Trecho apresentado
----
Agora sou capaz de ver com clareza quem foram os meus mestres de vida, os que mais intensamente me ensinaram o duro ofício de viver, essas dezenas de personagens de romance e de teatro que neste momento vejo desfilar diante dos meus olhos, esses homens e essas mulheres feitos de papel e de tinta, essa gente que eu acreditava ir guiando de acordo com as minhas conveniências de narrador e obedecendo à minha vontade de autor, como títeres articulados cujas acções não pudessem ter mais efeito em mim que o peso suportado e a tensão dos fios com que os movia. Desses mestres, o primeiro foi, sem dúvida, um medíocre pintor de retratos que designei simplesmente pela letra H., protagonista de uma história a que creio razoável chamar de dupla iniciação (a dele, mas também, de algum modo, do autor do livro), intitulada Manual de Pintura e Caligrafia, que me ensinou a honradez elementar de reconhecer e acatar, sem ressentimento nem frustração, os meus próprios limites: não podendo nem ambicionando aventurar-me para além do meu pequeno terreno de cultivo, restava-me a possibilidade de escavar para o fundo, para baixo, na direcção das raízes. As minhas, mas também as do mundo, se podia permitir-me uma ambição tão desmedida. Não me compete a mim, claro está, avaliar o mérito do resultado dos esforços feitos, mas creio ser hoje patente que todo o meu trabalho, de aí para diante, obedeceu a esse propósito e a esse princípio.

Vieram depois os homens e as mulheres do Alentejo, aquela mesma irmandade de condenados da terra a que pertenceram o meu avô Jerónimo e a minha avó Josefa, componeses rudes obrigados a alugar a força dos braços a troco de um salário e de condições de trabalho que só mereceriam o nome de infames, cobrando por menos que nada a vida a que os seres cultos e civilizados que nos prezamos de ser apreciamos chamar, segundo as ocasiões, preciosa, sagrada ou sublime. Gente popular que conheci, enganada por uma Igreja tão cúmplice como beneficiária do poder do Estado e dos terratenentes latifundistas, gente permanentemente vigiada pela polícia, gente, quantas e quantas vezes, vítima inocente das arbitrariedades de uma justiça falsa. Três gerações de uma família de componeses, os Mau-Tempo, desde o começo do século até à Revolução de Abril de 1974 que derrubou a ditadura, passam nesse romance a que dei o título de Levantado do Chão, e foi com tais homens e mulheres do chão levantados, pessoas reais primeiro, figuras de ficção depois, que aprendi a ser paciente, a confiar e a entregar-me ao tempo, a esse tempo que simultaneamente nos vai construindo e destruindo para de novo nos construir e outra vez nos destruir. Só não tenho a certeza de haver assimilado de maneira satisfatória aquilo que a dureza das experiências tornou virtude nessas mulheres e nesses homens: uma atitude naturalmente estóica perante a vida. Tendo em conta, porém, que a liçao recebida, passados mais de vinte anos, ainda permanece intacta na minha memória, que todos os dias a sinto presente no meu espírito como uma insistente convocatória, não perdi, até agora, a esperança de me vir a tornar um pouco mais merecedor da grandeza dos exemplos de dignidade que me foram propostos na imensidão das planícies do Alentejo. O tempo o dirá.
----
Extrato de dados
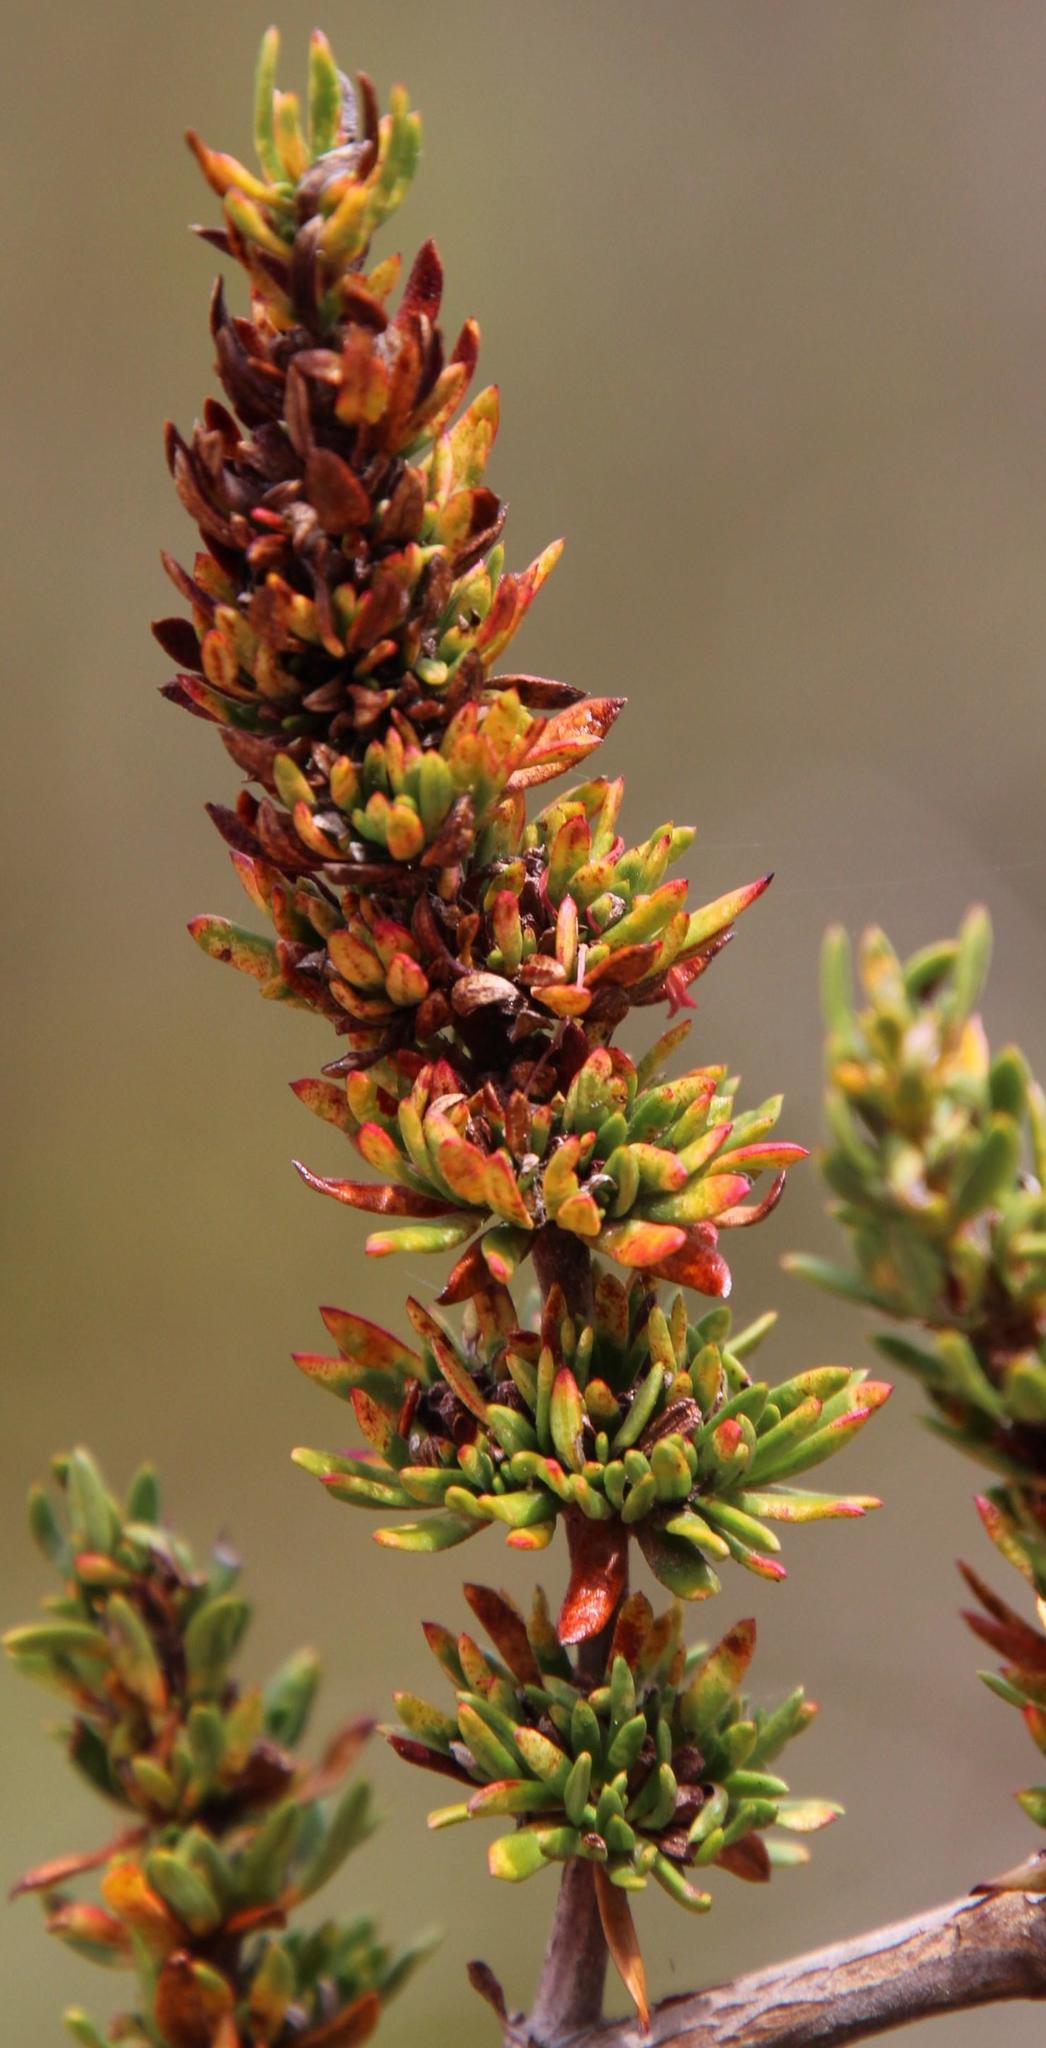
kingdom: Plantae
----
Exercícios propostos
**1.** No trecho sobre os mestres de vida, liste todos os adjetivos que, segundo o texto, os seres cultos e civilizados usam, conforme a ocasião, para chamar a vida.
**2.** Retome o trecho sobre os mestres de vida a partir da última frase apresentada.

Respostas do exercício
**1.** Os adjetivos são preciosa, sagrada e sublime.

**2.**
Que outras lições poderia eu receber de um português que viveu no século XVI, que compôs as Rimas e as glórias, os naufrágios e os desencantos pátrios de Os Lusíadas, que foi um génio poético absoluto, o maior da nossa Literatura, por muito que isso pese a Fernando Pessoa, que a si mesmo se proclamou como o Super-Camões dela? Nenhuma lição que estivesse à minha medida, nenhuma lição que eu fosse capaz de aprender, salvo a mais simples que-me poderia ser oferecida pelo homem Luís Vaz de Camões na sua estreme humanidade, por exemplo, a humildade orgulhosa de um autor que vai chamando a todas as portas à procura de quem esteja disposto a publicar-lhe o livro que escreveu, sofrendo por isso o desprezo dos ignorantes de sangue e de casta, a indiferença desdenhosa de um rei e da sua companhia de poderosos, o escárnio com que desde sempre o mundo tem recebido a visita dos poetas, dos visionários e dos loucos. Ao menos uma vez na vida, todos os autores tiveram ou terão de ser Luís de Camões, mesmo se não escreveram as redondilhas de Sôbolos rios... Entre fidalgos da corte e censcores do Santo Ofício, entre os amores de antanho e as desilusões da velhice prematura, entre a dor de escrever e a alegria de ter escrito, foi a este homem doente que regressa pobre da Índia, aonde muitos só iam para enriquecer, foi a este soldado cego de um olho e golpeado na alma, foi a este sedutor sem fortuna que não voltará nunca mais a perturbar os sentidos das damas do paço, que eu pus a viver no palco da peça de teatro chamada Que farei com este livro?, em cujo final ecoa uma outra pergunta, aquela que importa verdadeiramente, aquela que nunca saberemos se alguma vez chegará a ter resposta suficiente: "Que fareis com este livro?" Humildade orgulhosa, foi essa de levar debaixo do braço uma obra-prima e ver-se injustamente enjeitado pelo mundo. Humildade orgulhosa também, e obstinada, estar de querer saber para que irão servir amanhã os livros que andamos a escrever hoje, e logo duvidar que consigam perdurar longamente (até quando?) as razões tranquilizadoras que acaso nos estejam a ser dadas ou que estejamos a dar a nós próprios. Ninguém melhor se engana que quando consente que o enganem os outros...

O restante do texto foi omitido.